Comme l’ont prévu la majorité des juristes et avocats de la place, le tribunal de première instance de Tunis a rejeté, dans sa décision du 13 novembre 2012, la demande intentée par l’avocat Maître Fathi Laâyouni contre les deux députés de l’Assemblée Nationale Constituante, messieurs Ahmed Khakhoussi et Mohamed Brahimi.
Mais contre toute attente, l’argument du tribunal a été l’irrecevabilité de l’affaire pour incompétence d’attribution. Le tribunal estime, en effet, que cette affaire est du ressort de la juridiction administrative.
Seulement, voilà, le tribunal administratif, en vertu de la loi du 1er juin 1972, est compétent pour statuer sur les demandes d’annulation des actes administratifs pour excès de pouvoir alors que le retrait de la qualité de député n’est pas prévu dans un texte légal.

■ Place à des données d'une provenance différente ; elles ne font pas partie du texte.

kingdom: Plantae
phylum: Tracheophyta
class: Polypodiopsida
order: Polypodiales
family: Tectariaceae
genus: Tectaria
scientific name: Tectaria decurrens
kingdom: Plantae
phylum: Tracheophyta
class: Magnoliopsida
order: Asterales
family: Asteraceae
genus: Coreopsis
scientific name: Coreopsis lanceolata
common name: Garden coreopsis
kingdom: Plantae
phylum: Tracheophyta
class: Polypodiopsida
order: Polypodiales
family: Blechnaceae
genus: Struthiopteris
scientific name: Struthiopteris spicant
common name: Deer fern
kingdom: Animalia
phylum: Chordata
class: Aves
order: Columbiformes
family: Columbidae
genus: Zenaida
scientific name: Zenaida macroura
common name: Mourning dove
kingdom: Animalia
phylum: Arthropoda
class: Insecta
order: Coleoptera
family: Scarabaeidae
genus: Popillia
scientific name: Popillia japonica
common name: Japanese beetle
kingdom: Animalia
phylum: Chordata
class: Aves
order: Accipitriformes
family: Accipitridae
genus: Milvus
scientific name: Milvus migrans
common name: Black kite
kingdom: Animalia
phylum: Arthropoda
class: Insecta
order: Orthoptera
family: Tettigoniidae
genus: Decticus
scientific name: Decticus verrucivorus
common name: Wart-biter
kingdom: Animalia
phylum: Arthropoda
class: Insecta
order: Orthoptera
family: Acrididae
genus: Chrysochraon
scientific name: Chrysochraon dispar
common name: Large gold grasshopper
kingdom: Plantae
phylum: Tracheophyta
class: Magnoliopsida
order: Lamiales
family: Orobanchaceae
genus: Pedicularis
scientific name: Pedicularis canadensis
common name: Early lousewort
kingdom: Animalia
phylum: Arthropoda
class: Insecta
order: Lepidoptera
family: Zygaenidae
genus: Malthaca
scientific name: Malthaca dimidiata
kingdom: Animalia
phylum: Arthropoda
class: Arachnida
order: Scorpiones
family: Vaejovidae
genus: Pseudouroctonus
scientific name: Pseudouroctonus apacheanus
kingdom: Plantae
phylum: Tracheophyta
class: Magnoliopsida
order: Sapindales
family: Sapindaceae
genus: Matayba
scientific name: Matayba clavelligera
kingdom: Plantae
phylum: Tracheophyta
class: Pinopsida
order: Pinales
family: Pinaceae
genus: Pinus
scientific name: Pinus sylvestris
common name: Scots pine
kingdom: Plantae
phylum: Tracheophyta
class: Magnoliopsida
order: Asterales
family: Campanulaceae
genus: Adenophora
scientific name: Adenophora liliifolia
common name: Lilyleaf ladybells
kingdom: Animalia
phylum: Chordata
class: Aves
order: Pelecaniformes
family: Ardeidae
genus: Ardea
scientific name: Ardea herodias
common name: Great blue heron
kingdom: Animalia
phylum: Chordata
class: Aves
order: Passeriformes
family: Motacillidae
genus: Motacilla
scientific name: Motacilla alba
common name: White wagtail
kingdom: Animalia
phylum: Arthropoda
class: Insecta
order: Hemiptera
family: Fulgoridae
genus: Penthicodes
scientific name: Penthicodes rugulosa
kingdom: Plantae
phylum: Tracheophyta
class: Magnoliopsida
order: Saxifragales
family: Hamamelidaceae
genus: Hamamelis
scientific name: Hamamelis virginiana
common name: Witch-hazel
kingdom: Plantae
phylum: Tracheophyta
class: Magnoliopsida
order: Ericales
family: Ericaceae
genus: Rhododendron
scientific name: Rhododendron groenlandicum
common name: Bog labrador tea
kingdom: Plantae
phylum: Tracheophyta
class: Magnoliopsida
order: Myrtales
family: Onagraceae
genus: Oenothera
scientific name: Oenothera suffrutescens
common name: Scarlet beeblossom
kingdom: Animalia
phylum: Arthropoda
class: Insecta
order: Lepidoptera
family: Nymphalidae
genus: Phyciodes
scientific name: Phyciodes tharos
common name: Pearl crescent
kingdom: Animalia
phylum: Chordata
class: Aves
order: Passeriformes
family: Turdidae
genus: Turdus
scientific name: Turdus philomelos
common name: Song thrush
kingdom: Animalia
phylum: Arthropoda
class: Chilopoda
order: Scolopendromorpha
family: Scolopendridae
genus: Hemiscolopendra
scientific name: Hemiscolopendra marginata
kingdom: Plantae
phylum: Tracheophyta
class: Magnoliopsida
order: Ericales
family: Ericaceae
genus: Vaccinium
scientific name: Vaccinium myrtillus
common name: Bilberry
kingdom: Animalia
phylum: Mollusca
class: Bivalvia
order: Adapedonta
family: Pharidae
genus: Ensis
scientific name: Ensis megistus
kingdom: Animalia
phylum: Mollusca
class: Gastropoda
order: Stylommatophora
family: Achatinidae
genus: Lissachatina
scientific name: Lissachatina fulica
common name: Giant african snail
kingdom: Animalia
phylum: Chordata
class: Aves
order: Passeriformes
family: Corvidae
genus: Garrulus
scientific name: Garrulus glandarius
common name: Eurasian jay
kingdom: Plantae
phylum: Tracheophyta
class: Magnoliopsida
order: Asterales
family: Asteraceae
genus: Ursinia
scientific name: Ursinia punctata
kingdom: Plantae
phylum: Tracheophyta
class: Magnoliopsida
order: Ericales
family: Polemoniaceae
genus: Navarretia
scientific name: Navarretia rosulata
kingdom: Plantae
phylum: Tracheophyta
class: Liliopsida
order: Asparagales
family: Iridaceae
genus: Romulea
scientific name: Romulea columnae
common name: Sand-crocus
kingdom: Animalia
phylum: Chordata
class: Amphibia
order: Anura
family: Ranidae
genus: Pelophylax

Selon la loi du 1er juin 1972, il y a excès de pouvoir lorsque l’administration prend une décision qui ne fait pas partie de ses attributions ou prend une décision contraire à la réglementation. Ainsi, l’affaire introduite par Maître Laâyouni n’a rien à voir avec une décision administrative sujette à annulation.
Maître Laâyouni a expliqué son recours par le fait que le but des députés concernés par la grève était de faire pression sur la justice et neutraliser le principe de la séparation des pouvoirs. D’après l’avocat, une grève de la faim peut être déclenchée par un citoyen ordinaire, mais ne peut pas être le fait d’un député élu pour concourir à l’élaboration de la constitution, voter des lois et contrôler l’activité gouvernementale.
Dans la loi constituante du 11 décembre 2011 relative à l’organisation provisoire des pouvoirs (mini-constitution), aucune disposition n’est prévue concernant la destitution du député. La seule hypothèse prévue dans ce cadre figure dans l’article 8 de la loi.
Aux termes de cet article, aucun élu ne peut être poursuivi ou arrêté pour délit ou crime sans que son immunité ne soit levée par l’Assemblée. De surcroît, une grève de la faim n’est pas une faute civile qui justifie des recours judiciaires.
Il est à noter que Maître Laâyouni a déposé, par ailleurs une plainte contre les députés qui ont rejoint Nidaa Tounes pour abus de confiance ; contre l’artiste Lotfi Abdelli pour attentat à la pudeur ; et contre l’ISIE pour mauvaise gestion.
Toutes ces affaires sont en cours d’instruction. La plupart des observateurs, hommes de loi et politiques s’impatientent de connaître la position des tribunaux à leur sujet. Les uns par curiosité, les autres par principe.